From the entries below, copy out every line with "äldreomsorgen" in it.

==========

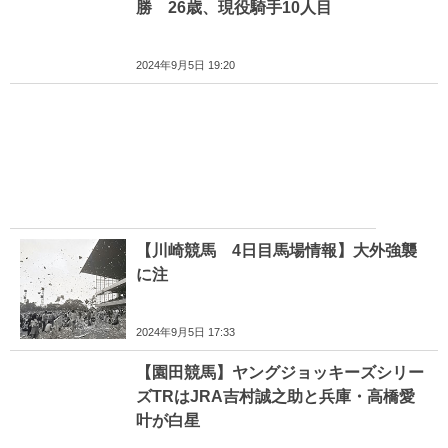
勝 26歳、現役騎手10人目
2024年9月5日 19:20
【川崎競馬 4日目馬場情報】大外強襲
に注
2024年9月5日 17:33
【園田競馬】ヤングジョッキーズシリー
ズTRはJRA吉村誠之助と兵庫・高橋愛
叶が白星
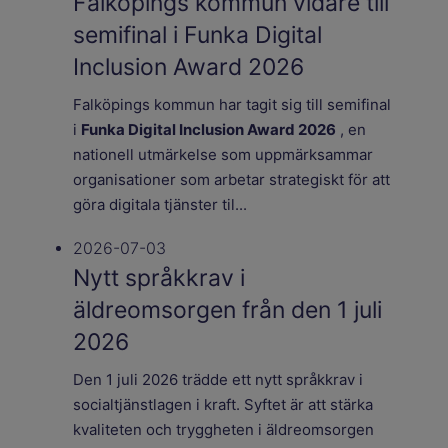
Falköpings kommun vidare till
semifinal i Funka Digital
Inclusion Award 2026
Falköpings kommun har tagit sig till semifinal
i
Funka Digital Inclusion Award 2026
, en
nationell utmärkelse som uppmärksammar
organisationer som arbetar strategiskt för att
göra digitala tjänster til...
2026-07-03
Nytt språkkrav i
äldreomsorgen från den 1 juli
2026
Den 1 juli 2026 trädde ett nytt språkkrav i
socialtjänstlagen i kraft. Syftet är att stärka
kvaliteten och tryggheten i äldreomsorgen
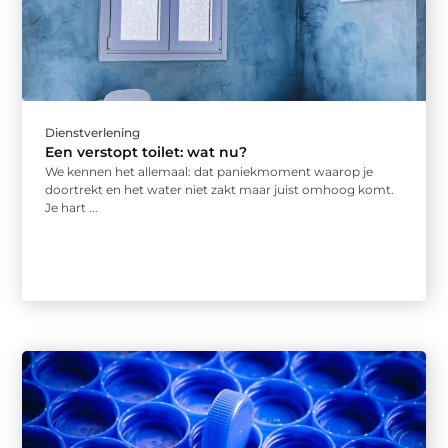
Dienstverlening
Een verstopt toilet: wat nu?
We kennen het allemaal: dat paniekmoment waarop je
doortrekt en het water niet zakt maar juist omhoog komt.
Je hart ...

==========

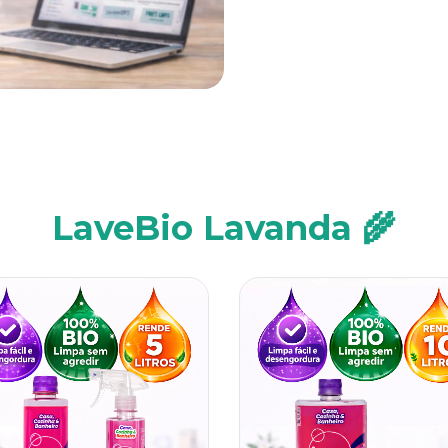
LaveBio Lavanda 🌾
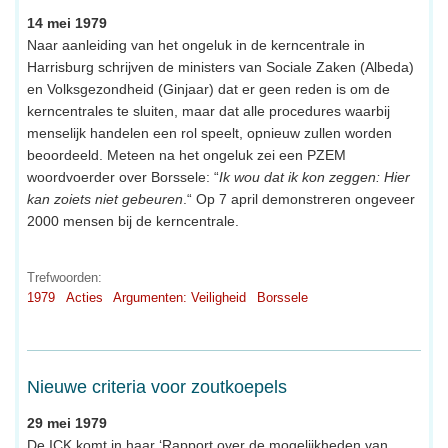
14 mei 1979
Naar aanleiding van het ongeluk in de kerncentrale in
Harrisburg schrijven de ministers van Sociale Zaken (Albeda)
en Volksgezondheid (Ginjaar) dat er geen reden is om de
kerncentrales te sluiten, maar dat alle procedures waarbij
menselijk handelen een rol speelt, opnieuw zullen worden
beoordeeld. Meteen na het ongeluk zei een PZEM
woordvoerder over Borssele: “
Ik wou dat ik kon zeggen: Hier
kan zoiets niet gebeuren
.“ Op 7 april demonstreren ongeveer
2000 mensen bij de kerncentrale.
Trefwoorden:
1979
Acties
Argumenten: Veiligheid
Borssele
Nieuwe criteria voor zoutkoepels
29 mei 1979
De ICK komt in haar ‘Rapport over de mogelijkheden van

==========

> [Written reply]
äldreomsorgen från den 1 juli
kvaliteten och tryggheten i äldreomsorgen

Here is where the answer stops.